- **What you need to do**
Reproduce every line of the entries below word for word, in their original order.

- **Recorded data**
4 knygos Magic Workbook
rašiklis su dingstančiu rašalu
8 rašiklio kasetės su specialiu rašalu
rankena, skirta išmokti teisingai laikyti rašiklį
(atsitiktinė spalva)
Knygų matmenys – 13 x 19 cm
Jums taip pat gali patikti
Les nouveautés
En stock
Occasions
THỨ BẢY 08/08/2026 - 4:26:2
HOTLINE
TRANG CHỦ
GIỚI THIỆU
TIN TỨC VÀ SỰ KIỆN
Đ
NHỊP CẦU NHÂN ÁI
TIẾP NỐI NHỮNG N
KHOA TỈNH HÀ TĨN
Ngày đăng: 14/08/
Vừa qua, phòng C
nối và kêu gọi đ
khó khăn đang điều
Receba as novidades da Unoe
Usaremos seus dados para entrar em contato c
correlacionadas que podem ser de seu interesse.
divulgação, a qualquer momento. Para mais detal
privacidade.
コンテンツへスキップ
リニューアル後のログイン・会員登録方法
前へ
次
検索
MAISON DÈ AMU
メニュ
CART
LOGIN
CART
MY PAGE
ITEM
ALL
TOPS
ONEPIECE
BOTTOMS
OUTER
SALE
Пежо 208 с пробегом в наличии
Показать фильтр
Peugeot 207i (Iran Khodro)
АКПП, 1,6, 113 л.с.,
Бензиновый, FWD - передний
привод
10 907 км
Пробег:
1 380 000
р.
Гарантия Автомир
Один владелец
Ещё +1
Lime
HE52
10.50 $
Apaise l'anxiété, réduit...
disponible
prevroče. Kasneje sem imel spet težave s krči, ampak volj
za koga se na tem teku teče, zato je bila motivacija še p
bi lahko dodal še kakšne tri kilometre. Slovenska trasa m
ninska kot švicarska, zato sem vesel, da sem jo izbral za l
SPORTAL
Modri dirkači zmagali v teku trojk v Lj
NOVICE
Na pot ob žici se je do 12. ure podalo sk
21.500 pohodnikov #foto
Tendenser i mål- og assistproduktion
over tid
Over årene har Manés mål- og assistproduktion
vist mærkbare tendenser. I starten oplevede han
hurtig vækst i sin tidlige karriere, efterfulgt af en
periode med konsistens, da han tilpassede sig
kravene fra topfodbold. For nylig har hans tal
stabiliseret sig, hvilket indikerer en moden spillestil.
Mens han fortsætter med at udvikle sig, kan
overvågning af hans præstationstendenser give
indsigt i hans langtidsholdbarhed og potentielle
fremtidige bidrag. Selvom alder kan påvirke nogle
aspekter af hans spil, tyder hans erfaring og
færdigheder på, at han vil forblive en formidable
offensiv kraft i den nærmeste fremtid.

- **Response to the task**
4 knygos Magic Workbook
rašiklis su dingstančiu rašalu
8 rašiklio kasetės su specialiu rašalu
rankena, skirta išmokti teisingai laikyti rašiklį
(atsitiktinė spalva)
Knygų matmenys – 13 x 19 cm
Jums taip pat gali patikti
Les nouveautés
En stock
Occasions
THỨ BẢY 08/08/2026 - 4:26:2
HOTLINE
TRANG CHỦ
GIỚI THIỆU
TIN TỨC VÀ SỰ KIỆN
Đ
NHỊP CẦU NHÂN ÁI
TIẾP NỐI NHỮNG N
KHOA TỈNH HÀ TĨN
Ngày đăng: 14/08/
Vừa qua, phòng C
nối và kêu gọi đ
khó khăn đang điều
Receba as novidades da Unoe
Usaremos seus dados para entrar em contato c
correlacionadas que podem ser de seu interesse.
divulgação, a qualquer momento. Para mais detal
privacidade.
コンテンツへスキップ
リニューアル後のログイン・会員登録方法
前へ
次
検索
MAISON DÈ AMU
メニュ
CART
LOGIN
CART
MY PAGE
ITEM
ALL
TOPS
ONEPIECE
BOTTOMS
OUTER
SALE
Пежо 208 с пробегом в наличии
Показать фильтр
Peugeot 207i (Iran Khodro)
АКПП, 1,6, 113 л.с.,
Бензиновый, FWD - передний
привод
10 907 км
Пробег:
1 380 000
р.
Гарантия Автомир
Один владелец
Ещё +1
Lime
HE52
10.50 $
Apaise l'anxiété, réduit...
disponible
prevroče. Kasneje sem imel spet težave s krči, ampak volj
za koga se na tem teku teče, zato je bila motivacija še p
bi lahko dodal še kakšne tri kilometre. Slovenska trasa m
ninska kot švicarska, zato sem vesel, da sem jo izbral za l
SPORTAL
Modri dirkači zmagali v teku trojk v Lj
NOVICE
Na pot ob žici se je do 12. ure podalo sk
21.500 pohodnikov #foto
Tendenser i mål- og assistproduktion
over tid
Over årene har Manés mål- og assistproduktion
vist mærkbare tendenser. I starten oplevede han
hurtig vækst i sin tidlige karriere, efterfulgt af en
periode med konsistens, da han tilpassede sig
kravene fra topfodbold. For nylig har hans tal
stabiliseret sig, hvilket indikerer en moden spillestil.
Mens han fortsætter med at udvikle sig, kan
overvågning af hans præstationstendenser give
indsigt i hans langtidsholdbarhed og potentielle
fremtidige bidrag. Selvom alder kan påvirke nogle
aspekter af hans spil, tyder hans erfaring og
færdigheder på, at han vil forblive en formidable
offensiv kraft i den nærmeste fremtid.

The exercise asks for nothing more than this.